The District Heating Network is the first and largest high temperature (80 degrees Celsius) water source heat pump (WSHP) system in the UK. The scheme puts Queens Quay in Clydebank at the forefront of the race to Net Zero as a place to live and work. The WSHP works by extracting water from the River Clyde to generate heat for buildings on the site of the former John Brown Shipyard, now known as Queens Quay.
The site is being developed by West Dunbartonshire Council and delivered by main contractor Vital Energi. With Scotland's electrical grid amongst the lowest CO2 intensities in the world, this regularly sees heating available with over 90 percent fewer CO2 emissions than burning gas.
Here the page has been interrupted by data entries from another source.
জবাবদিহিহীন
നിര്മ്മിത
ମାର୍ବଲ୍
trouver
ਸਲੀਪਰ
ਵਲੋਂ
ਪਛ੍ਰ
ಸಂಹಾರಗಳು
Added benefits include zero local NOx emissions, which are increasingly recognised as a key factor in poor health.
The two, 2.65 MW WSHPs are designed, manufactured and installed by Star Refrigeration in Glasgow, and are part of the company's Neatpump range. The renewable energy heat pump extracts heat from the river's water by compressing the ammonia refrigerant in a high efficiency screw compressor. ABB's motors and drives are used to power the ammonia compressors, each rated at 836 kW. Applying variable speed control makes it possible to increase screw compressor capacity by over-speeding up to 60 Hz.
The compression process raises the water's temperature before releasing the heat via a heat exchanger, to a district heating loop at up to 80 degrees Celsius. Pumping water through a network of underground pipes provides heating for several hundred homes and businesses in Queens Quay.
Minimal energy input
Dave Pearson, group sustainable development director for Star Refrigeration, says: “Harnessing heat from a river is quite easy. We simply utilise the thermodynamic principles used in fridges, but with a focus on the heat produced. Where the hard work comes is doing this with the minimal amount of energy input from the electric motors.
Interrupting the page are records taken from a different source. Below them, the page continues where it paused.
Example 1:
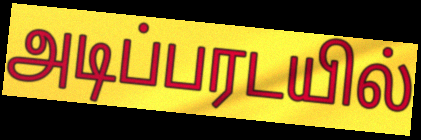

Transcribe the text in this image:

அடிப்பரடயில்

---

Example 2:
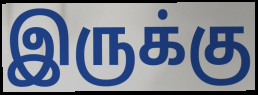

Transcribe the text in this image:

இருக்கு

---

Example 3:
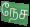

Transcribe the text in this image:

நேச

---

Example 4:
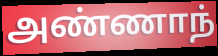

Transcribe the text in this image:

அண்ணாந்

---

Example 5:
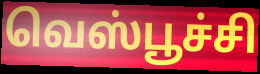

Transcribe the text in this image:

வெஸ்பூச்சிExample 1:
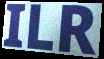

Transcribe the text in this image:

ILR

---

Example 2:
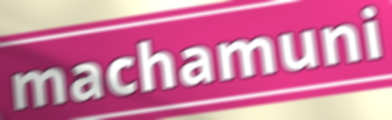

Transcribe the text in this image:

machamuni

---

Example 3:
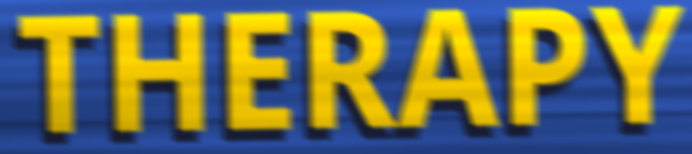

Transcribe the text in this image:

THERAPY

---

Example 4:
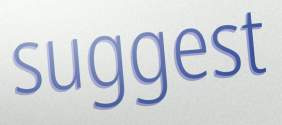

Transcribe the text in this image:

suggest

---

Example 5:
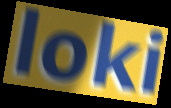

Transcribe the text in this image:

loki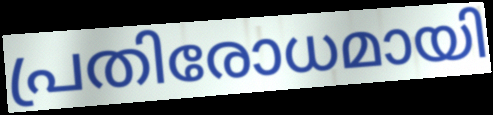
പ്രതിരോധമായി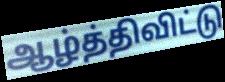
ஆழ்த்திவிட்டுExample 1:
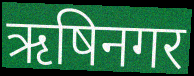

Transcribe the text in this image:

ऋषिनगर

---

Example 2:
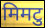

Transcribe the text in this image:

मिमटु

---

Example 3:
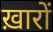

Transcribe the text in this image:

ख़ारों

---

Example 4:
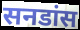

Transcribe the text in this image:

सनडांस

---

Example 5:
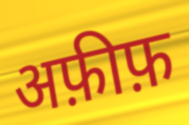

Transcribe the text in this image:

अफ़ीफ़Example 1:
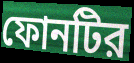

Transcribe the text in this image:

ফোনটির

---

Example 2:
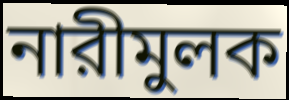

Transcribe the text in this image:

নারীমুলক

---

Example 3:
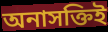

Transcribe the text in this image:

অনাসক্তিই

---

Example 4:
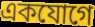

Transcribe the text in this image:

একযোগে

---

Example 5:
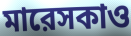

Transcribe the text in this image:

মারেসকাও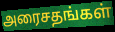
அரைசதங்கள்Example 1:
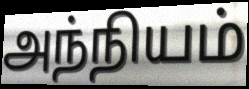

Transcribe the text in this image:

அந்நியம்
"ABB supported our extensive analysis of dozens of data points to ensure we had the maximum flexibility, control and efficiency. This will be even more important when we modulate demand for electricity to help balance the grid; offloading in times of under generation and increasing demand to reduce the amount of wasted generation known as curtailment.
"The ABB solution is a key part of this grid balancing opportunity. The really great thing about this heat pump is that we can deliver around six times as much heat as if the electricity was converted into hydrogen for combustion. No one should squander scarce resources.”
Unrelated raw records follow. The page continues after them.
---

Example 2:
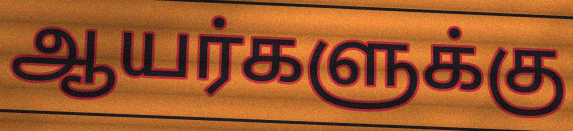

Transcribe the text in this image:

ஆயர்களுக்கு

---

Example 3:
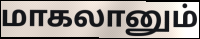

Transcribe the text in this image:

மாகலானும்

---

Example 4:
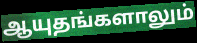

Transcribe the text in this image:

ஆயுதங்களாலும்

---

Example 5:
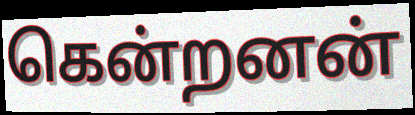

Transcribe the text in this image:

கென்றனன்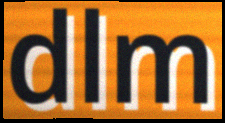
dlm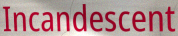
Incandescent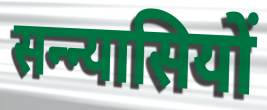
सन्न्यासियोंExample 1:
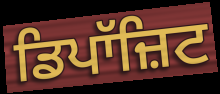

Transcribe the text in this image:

ਡਿਪਾੱਜ਼ਿਟ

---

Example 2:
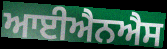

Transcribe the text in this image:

ਆਈਐਨਐਸ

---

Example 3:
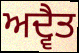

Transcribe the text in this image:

ਅਦ੍ਵੈਤ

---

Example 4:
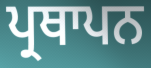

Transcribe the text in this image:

ਪ੍ਰਥਾਪਨ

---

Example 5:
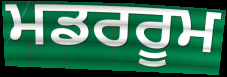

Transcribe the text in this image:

ਮਡਰਰੂਮ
Most usefully, the VSDs reduce the starting current. Low harmonic VSDs were chosen to minimise harmonic interference on the mains supply. The VSDs exceed the requirements of EN 61000-3-12 and IEEE519 and offer genuine unity power factor with no compensation needed, thereby avoiding reactive power penalties. The standalone design of the VSD gives it a small footprint, minimizing space requirements in the control panel.